A retinal tear is a break or hole in the retina — the thin layer of light-sensitive tissue lining the back of the eye. It usually occurs when the vitreous gel pulls away from the retina with enough force to tear it, most commonly at areas of lattice degeneration (thinned, atrophic retinal tissue) or at the vitreous base. A retinal tear is a precursor to a retinal detachment: once a tear exists, liquefied vitreous fluid can seep through the break and accumulate under the retina, separating it from its underlying blood supply (the choroid). This is a rhegmatogenous retinal detachment — the most common type. A retinal tear without detachment is treated prophylactically with laser photocoagulation (creating burns around the tear to weld the retina down, forming a barrier) or cryopexy (freezing treatment). Once the retina detaches, laser alone is insufficient, and surgical repair — scleral buckling, vitrectomy with gas or silicone oil tamponade, or pneumatic retinopexy — is required. The progression from tear to detachment can occur within hours to days, which is why a new retinal tear is an ophthalmological urgency. Dr. Dibya Prabha dilates both eyes and examines the entire retina with indirect ophthalmoscopy and scleral depression to identify all tears.
How are floaters treated, and can they be removed?
The vast majority of floaters do not require treatment. Over weeks to months, the brain adapts and learns to filter out the floater (a process called neuroadaptation), and the floater may physically settle below the line of sight or become less dense. Dr. Prabha reassures patients with a thorough dilated examination confirming no retinal tear and educates them about the natural history. For the small percentage of patients with persistent, visually disabling floaters that significantly impair daily activities such as reading or driving and do not improve after 6 to 12 months, two interventional options exist: (1) YAG laser vitreolysis — a laser is used to vaporize or fragment the floater into smaller, less noticeable pieces. This is effective for well-defined floaters like a Weiss ring but carries risks including retinal damage, cataract, and incomplete treatment. (2) Pars plana vitrectomy — the vitreous gel and its floaters are surgically removed and replaced with a balanced salt solution. This is highly effective but is an invasive intraocular surgery with risks including cataract (nearly universal in patients over 50), retinal tear or detachment (2 to 5 percent), endophthalmitis (1 in 1000 to 1 in 5000), and bleeding. Dr. Prabha reserves these interventions for truly disabling cases after a detailed discussion of the risk-benefit profile.

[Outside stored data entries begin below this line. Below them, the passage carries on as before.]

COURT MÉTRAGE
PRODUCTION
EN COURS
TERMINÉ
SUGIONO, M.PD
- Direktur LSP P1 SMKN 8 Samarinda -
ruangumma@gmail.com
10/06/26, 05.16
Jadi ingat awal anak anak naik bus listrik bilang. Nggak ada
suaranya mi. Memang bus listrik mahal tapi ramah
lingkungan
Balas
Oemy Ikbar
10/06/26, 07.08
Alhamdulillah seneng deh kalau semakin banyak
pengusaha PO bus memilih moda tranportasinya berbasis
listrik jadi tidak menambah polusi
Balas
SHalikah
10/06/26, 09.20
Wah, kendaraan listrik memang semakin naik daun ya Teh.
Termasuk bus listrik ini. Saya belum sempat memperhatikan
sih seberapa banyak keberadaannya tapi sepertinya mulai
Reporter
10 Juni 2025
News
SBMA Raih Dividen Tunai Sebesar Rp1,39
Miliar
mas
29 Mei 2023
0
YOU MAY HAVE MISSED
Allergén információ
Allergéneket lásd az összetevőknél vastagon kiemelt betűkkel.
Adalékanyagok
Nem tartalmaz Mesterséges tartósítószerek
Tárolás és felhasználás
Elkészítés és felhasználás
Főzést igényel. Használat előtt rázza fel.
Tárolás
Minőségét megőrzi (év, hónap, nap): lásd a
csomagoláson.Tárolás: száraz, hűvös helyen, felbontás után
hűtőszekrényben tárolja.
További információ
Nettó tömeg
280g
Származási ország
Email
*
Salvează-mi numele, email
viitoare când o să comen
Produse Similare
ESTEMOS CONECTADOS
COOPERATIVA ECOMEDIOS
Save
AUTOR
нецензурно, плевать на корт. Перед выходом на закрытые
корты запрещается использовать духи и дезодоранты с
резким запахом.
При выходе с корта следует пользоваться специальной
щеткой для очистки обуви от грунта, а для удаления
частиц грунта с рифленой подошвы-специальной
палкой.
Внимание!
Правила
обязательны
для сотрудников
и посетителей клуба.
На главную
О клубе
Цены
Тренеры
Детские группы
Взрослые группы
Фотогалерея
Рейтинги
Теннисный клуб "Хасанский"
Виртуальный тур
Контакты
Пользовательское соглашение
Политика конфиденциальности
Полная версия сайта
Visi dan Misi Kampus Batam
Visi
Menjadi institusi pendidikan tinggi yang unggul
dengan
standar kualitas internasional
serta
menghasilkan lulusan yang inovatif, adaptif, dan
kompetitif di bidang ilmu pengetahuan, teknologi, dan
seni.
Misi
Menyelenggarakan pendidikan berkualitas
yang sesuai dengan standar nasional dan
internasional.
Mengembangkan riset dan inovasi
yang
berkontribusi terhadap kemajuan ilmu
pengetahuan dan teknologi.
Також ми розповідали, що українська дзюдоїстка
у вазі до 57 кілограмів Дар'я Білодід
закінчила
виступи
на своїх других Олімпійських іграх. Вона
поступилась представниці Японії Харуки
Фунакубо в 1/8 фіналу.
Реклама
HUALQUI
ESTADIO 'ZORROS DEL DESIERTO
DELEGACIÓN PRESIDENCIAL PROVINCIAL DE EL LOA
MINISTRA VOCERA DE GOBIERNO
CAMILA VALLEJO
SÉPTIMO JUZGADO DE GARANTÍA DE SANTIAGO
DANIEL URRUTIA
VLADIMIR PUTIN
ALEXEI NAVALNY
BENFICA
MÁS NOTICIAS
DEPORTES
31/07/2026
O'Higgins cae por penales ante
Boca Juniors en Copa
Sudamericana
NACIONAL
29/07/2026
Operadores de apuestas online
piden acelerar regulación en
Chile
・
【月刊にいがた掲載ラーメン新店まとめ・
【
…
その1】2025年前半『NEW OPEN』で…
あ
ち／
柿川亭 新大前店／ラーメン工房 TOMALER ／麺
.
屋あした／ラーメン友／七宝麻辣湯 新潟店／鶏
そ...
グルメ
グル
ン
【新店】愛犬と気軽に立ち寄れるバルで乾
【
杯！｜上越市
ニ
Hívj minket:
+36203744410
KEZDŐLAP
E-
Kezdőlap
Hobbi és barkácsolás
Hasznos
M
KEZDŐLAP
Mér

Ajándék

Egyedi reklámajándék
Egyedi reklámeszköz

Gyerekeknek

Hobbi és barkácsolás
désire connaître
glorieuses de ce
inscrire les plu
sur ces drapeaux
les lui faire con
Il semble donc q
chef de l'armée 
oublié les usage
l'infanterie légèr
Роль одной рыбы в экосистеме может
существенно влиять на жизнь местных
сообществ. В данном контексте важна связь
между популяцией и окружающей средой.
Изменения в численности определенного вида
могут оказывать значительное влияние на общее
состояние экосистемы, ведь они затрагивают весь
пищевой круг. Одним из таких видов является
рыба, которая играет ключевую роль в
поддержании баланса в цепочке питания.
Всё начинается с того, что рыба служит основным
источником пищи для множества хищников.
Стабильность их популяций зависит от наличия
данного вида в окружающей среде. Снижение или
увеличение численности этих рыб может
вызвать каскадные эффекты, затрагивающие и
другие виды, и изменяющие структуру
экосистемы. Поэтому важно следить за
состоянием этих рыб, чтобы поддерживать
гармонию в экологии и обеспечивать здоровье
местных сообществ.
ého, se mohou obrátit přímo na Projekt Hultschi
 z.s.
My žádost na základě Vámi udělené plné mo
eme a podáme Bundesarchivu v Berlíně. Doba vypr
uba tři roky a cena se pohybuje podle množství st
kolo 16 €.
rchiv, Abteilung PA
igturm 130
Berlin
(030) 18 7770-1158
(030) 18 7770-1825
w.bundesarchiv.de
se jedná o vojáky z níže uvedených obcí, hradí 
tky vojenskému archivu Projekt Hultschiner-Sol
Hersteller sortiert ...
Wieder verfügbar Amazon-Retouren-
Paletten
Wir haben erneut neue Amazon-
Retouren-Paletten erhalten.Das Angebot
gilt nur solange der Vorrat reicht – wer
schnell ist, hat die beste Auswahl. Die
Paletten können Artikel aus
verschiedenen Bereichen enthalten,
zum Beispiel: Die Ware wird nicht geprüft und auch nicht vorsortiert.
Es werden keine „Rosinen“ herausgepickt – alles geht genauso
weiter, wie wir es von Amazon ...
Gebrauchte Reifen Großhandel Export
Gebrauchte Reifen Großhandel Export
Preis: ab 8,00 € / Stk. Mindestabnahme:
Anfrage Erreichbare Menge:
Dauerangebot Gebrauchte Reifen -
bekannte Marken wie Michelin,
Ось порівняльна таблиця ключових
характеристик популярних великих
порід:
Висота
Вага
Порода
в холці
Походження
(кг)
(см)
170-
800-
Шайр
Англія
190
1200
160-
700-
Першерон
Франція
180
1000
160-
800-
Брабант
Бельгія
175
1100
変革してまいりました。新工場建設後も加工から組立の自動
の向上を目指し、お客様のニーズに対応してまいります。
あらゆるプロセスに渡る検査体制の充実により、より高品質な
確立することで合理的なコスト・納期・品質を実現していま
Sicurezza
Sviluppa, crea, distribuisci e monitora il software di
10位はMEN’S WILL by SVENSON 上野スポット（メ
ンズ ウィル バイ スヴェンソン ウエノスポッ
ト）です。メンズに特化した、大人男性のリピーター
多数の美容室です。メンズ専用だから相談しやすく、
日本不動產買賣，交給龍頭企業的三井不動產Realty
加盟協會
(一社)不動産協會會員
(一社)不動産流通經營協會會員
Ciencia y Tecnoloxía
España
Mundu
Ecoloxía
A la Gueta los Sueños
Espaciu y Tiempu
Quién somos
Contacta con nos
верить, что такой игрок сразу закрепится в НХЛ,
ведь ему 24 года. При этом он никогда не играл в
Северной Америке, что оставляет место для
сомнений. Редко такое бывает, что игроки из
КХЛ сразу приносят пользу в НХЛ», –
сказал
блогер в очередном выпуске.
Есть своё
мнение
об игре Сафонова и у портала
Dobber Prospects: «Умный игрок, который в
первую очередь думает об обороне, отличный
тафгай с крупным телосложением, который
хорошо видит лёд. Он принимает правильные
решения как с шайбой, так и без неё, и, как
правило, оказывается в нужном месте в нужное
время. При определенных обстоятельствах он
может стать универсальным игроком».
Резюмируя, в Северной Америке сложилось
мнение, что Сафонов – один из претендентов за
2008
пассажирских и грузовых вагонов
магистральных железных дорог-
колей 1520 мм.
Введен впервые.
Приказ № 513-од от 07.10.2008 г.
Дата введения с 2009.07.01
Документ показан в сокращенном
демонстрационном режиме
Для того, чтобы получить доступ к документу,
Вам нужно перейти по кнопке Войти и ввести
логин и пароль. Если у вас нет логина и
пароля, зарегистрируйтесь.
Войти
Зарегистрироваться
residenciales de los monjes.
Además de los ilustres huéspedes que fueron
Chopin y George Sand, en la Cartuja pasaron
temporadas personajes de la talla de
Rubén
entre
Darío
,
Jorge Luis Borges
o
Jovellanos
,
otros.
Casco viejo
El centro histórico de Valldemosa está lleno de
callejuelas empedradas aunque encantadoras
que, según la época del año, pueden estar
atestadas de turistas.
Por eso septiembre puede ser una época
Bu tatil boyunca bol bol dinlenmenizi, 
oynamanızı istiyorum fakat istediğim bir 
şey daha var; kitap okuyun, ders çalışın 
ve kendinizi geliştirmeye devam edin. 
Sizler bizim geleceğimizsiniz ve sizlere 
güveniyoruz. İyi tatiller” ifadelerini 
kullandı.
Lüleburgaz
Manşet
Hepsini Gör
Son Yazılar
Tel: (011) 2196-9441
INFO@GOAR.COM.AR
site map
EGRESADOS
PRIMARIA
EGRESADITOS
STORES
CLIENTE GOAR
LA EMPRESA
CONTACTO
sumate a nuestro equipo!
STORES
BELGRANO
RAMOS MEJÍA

What happens during a dilated eye exam for flashes and floaters at Neurovision Clinic?
Dr. Dibya Prabha performs a comprehensive, meticulous dilated retinal examination specifically focused on identifying retinal tears and areas at risk. First, your visual acuity and intraocular pressure are checked. Dilating eye drops are instilled — these take 20 to 30 minutes for full effect and will cause light sensitivity and blurred near vision for 3 to 4 hours. Once dilated, Dr. Prabha uses indirect ophthalmoscopy — a head-mounted light source with a handheld condensing lens — to obtain a wide-field, stereoscopic view of the entire retina out to its far periphery (the ora serrata). She then performs scleral depression: a gentle probe is placed on the outside of the eyelid to indent the eye wall, bringing the far peripheral retina into view — this is the most important step because the majority of retinal tears occur in the peripheral retina. Both eyes are examined because PVD and retinal pathology can be bilateral. If a tear is found, Dr. Prabha discusses treatment options immediately. If no tear is found, she provides written warning signs and a plan for follow-up. Bring sunglasses and arrange for someone to drive you home.